Qu’est -ce que cette honte si ce n’est celle qu’on éprouve lorqu’on a trop entièrement cru en quelqu’un et que la confiance aveugle, naïve, enfantine, n’était pas réciproque? Ce roman, c’est peut-être celui d’un être qui n’a pas su grandir. Comment pourra-t-il raconter cette douleur à son fils comme il le lui a promis avant de partir, lui qui n’a pas encore surmonté ce chagrin d’avoir perdu un ami bien avant qu’il ne meure?
Encore un beau roman, attachant, si près des sentiments humains.
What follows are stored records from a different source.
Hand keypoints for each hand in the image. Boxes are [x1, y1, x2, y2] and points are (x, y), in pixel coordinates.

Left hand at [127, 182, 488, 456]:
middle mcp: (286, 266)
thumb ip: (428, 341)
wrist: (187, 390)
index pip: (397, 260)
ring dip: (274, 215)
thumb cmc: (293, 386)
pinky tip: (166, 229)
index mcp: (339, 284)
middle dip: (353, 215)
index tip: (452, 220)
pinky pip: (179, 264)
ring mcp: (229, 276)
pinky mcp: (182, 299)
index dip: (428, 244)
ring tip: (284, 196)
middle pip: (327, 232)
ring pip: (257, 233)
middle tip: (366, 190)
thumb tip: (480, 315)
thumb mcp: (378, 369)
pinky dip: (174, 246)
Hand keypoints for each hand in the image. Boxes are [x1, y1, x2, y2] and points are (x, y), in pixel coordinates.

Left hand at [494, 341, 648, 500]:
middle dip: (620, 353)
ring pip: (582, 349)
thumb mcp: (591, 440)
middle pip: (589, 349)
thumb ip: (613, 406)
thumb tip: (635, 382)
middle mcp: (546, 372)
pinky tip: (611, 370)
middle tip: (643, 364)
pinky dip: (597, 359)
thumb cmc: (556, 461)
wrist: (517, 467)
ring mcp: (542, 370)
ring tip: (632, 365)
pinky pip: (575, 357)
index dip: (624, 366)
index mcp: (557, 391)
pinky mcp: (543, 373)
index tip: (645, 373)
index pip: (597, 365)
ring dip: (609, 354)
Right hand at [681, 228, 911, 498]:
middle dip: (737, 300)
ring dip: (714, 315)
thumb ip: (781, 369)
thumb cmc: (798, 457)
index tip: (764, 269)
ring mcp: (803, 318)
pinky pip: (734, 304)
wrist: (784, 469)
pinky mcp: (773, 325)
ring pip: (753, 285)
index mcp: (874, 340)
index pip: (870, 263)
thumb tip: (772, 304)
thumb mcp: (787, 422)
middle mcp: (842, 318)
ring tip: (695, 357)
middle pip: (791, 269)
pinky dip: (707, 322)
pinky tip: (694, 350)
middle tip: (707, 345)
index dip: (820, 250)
Fedia boit du café, préparé dans un thermos. Je boirais bien un café aussi, pas trop fort en relisant certains passages de cette écriture si limpide, si liquide.
Un très beau roman écrit à la première personne par une narratrice qui s’est réfugiée à La Hague près de Cherbourg sous l’aile à la fois tutélaire et menaçante d’un phare auquel est liée une histoire de naufrage et de disparition. Elle a perdu l’homme qu’elle aime et elle essaie de se reconstruire tout en recenssant les oisieaux du littoral. Un homme revient sur les lieux d’un drame familial et réveille les vieilles histoires d’ amour et de mort. Au fur et à mesure qu’il va découvrir la vérité sur la disparition des siens, elle va apprendre à aimer à nouveau. Les Déferlantes sont les vagues de cette côte sauvage, ce sont aussi les sentiments éprouvés par les personnages.
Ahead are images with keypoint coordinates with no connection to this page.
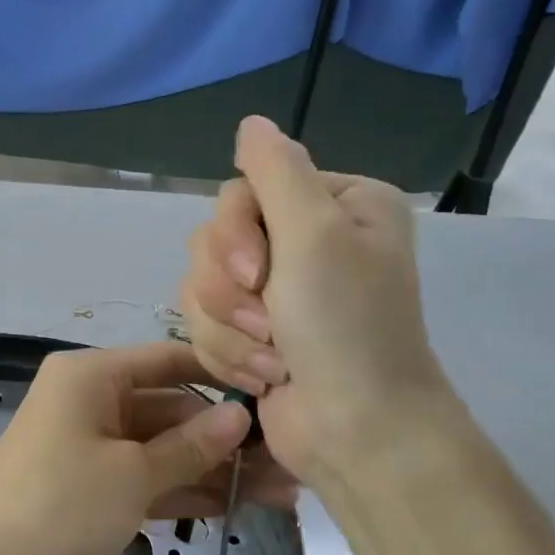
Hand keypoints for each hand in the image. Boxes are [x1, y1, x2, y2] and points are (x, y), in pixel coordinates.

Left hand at [0, 341, 295, 554]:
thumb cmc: (57, 505)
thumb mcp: (131, 474)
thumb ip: (190, 446)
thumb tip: (241, 416)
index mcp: (91, 375)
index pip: (169, 360)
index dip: (223, 376)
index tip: (281, 394)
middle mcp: (88, 401)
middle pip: (169, 409)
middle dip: (226, 438)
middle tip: (293, 465)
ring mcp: (87, 447)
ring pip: (161, 450)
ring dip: (213, 470)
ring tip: (282, 493)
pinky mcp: (87, 490)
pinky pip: (143, 480)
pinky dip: (181, 492)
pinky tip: (236, 507)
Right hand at [180, 116, 458, 493]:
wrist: (356, 432)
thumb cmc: (346, 327)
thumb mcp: (316, 233)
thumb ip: (276, 170)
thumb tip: (250, 122)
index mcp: (334, 205)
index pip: (241, 191)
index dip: (234, 235)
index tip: (258, 275)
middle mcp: (305, 241)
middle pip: (213, 241)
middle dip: (230, 292)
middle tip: (271, 323)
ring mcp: (276, 292)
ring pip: (199, 287)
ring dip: (230, 330)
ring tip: (272, 361)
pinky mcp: (251, 334)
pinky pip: (203, 326)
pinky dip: (229, 355)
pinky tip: (265, 378)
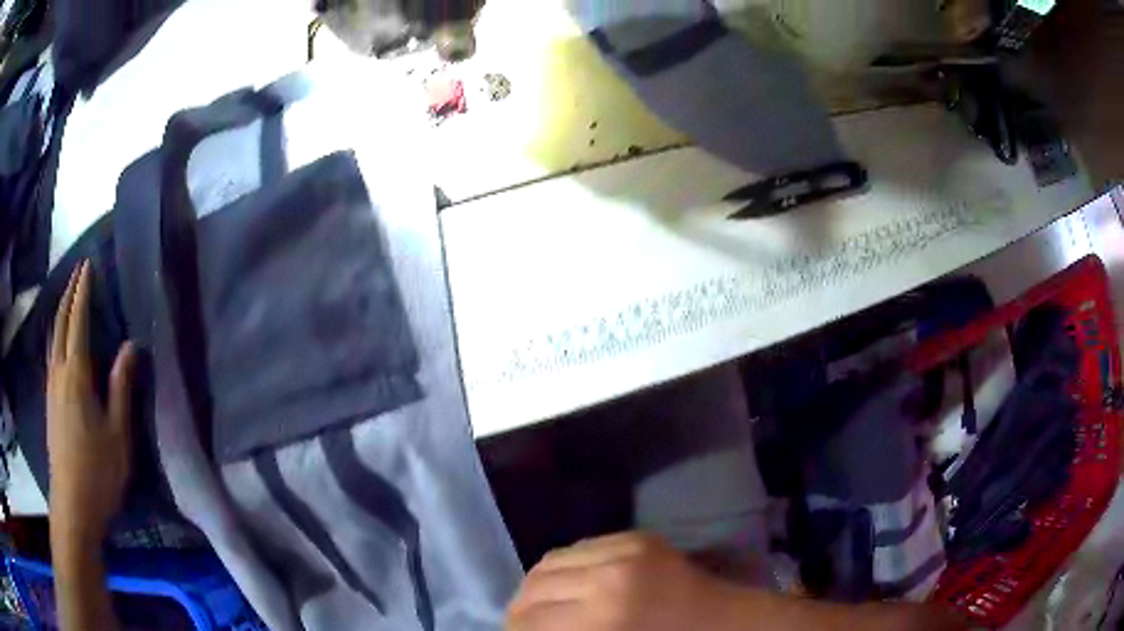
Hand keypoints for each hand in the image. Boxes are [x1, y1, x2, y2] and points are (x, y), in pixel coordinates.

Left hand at [47, 261, 136, 545]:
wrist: (73, 503)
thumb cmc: (98, 469)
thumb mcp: (117, 432)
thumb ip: (121, 386)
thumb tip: (130, 346)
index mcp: (76, 374)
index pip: (78, 321)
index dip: (83, 292)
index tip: (88, 266)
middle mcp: (59, 371)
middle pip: (60, 322)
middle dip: (68, 293)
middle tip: (78, 272)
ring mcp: (51, 386)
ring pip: (52, 337)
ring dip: (59, 312)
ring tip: (67, 298)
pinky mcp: (49, 401)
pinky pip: (50, 354)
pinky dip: (55, 335)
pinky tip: (58, 341)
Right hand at [506, 533, 745, 630]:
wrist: (731, 622)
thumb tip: (528, 630)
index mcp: (605, 620)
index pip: (530, 620)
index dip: (514, 630)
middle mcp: (608, 577)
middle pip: (533, 587)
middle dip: (521, 609)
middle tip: (521, 623)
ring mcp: (626, 550)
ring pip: (550, 561)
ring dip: (537, 585)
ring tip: (539, 602)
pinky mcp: (639, 537)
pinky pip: (581, 547)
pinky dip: (565, 566)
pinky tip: (570, 583)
A lire en buvant un whisky ou un café.
Enfin un prix Goncourt mérité! Ce monologue de femme est une merveille! Lisez-le! mais lisez aussi Terre et cendres. C’est un récit très émouvant mettant en scène un grand père, son petit fils et son fils dans un Afghanistan violenté et endeuillé par la guerre.
Du thé, bien chaud et fort, à boire en lisant ces livres.
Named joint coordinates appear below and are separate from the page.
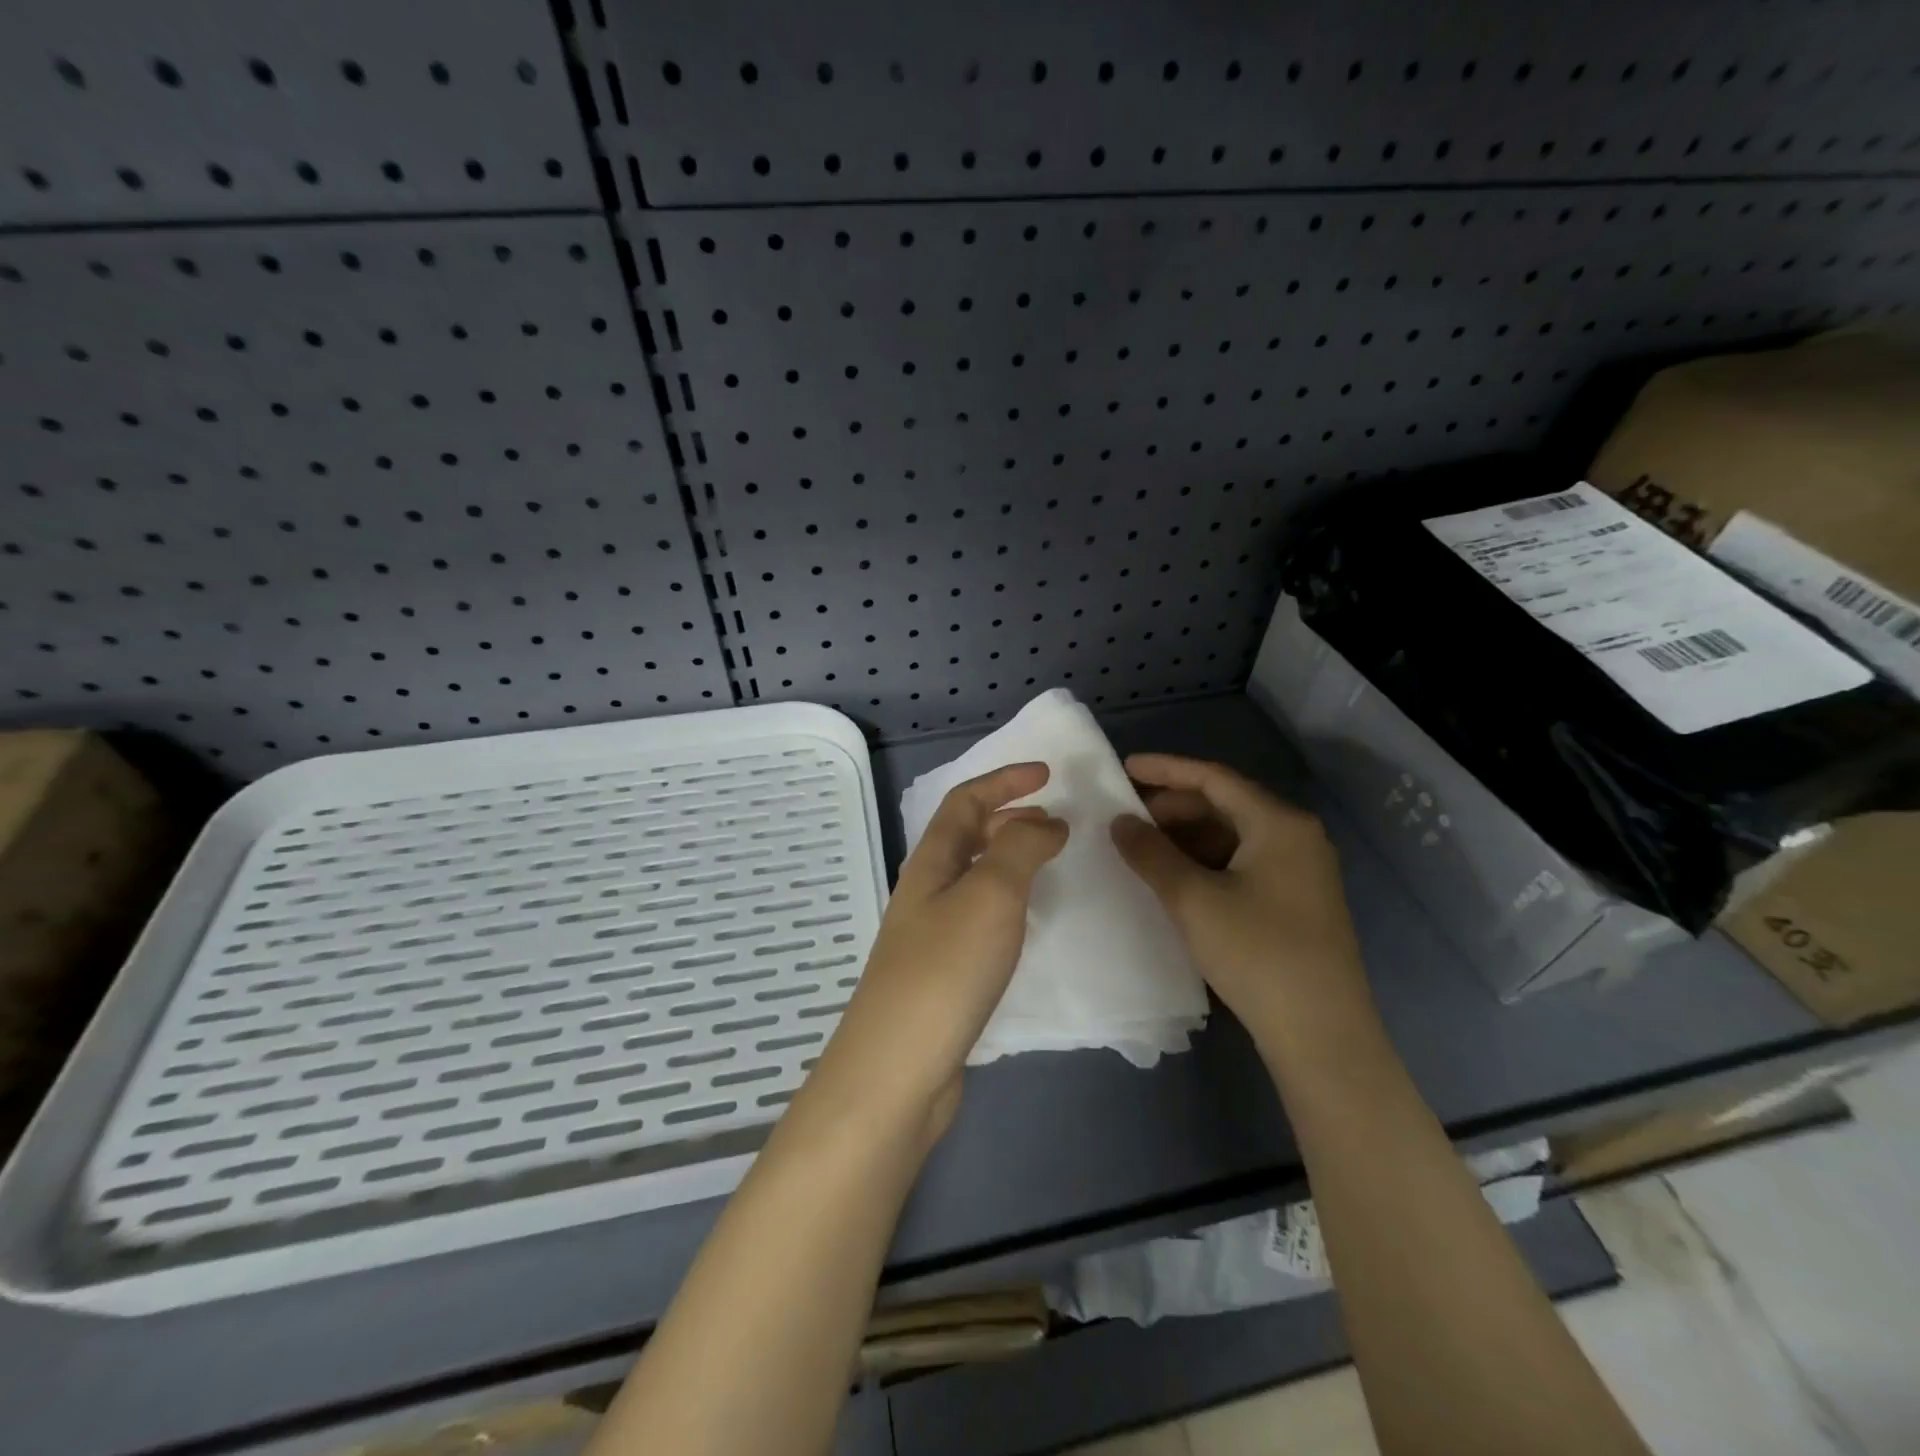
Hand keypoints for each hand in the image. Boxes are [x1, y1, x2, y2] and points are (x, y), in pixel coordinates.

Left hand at [804, 763, 1066, 1146]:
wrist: (898, 1068)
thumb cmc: (945, 970)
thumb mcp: (991, 895)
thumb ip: (1020, 848)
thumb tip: (1045, 821)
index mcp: (931, 862)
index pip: (965, 801)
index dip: (1004, 780)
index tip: (1048, 774)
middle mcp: (925, 890)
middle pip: (965, 835)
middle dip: (1008, 816)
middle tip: (1054, 820)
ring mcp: (930, 934)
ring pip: (972, 876)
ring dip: (1008, 857)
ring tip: (1048, 861)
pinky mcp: (941, 973)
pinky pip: (978, 915)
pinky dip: (1007, 900)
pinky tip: (1026, 922)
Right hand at [1109, 754, 1375, 1055]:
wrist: (1321, 1034)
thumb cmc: (1257, 953)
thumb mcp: (1193, 900)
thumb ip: (1151, 853)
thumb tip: (1120, 821)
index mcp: (1279, 823)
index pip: (1213, 778)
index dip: (1165, 770)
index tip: (1123, 768)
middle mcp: (1296, 836)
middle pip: (1225, 804)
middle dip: (1173, 807)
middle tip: (1127, 817)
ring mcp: (1300, 870)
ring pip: (1233, 835)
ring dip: (1187, 836)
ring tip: (1143, 848)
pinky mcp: (1296, 900)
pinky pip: (1243, 862)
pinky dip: (1206, 861)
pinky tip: (1176, 878)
Tout le temps de la lecture de ce petit livre étonnant, à l’écriture un peu précieuse, voire baroque, je me suis demandée à quelle histoire, à quel livre il me faisait penser. C’est à la dernière page que j’ai compris. C’est une sorte de réécriture, selon moi, de la légende de Saint Julien l’hospitalier, de la nouvelle écrite par Flaubert dans Trois contes. Jérôme, héros du roman, se donne tout entier aux hommes qu’il rencontre et trouve une forme de paix et un sens à sa vie en se couchant la nuit tout contre les mourants du sida pour les réchauffer, leur insuffler un peu de vie, les accompagner dans la mort.Il devient leur « amant » et se délivre peut-être de la soumission au sexe à laquelle son père l’avait forcé nuit après nuit avant qu’il ne s’enfuie comme sa mère elle-même avait fui son ogre de mari et son fils consentant.C’est dur à lire, mais c’est très beau, jamais vulgaire, très poétique.
Que boire en lisant ce petit livre? je ne sais pas, moi, j’aurais envie d’un bon verre de vin, tiens!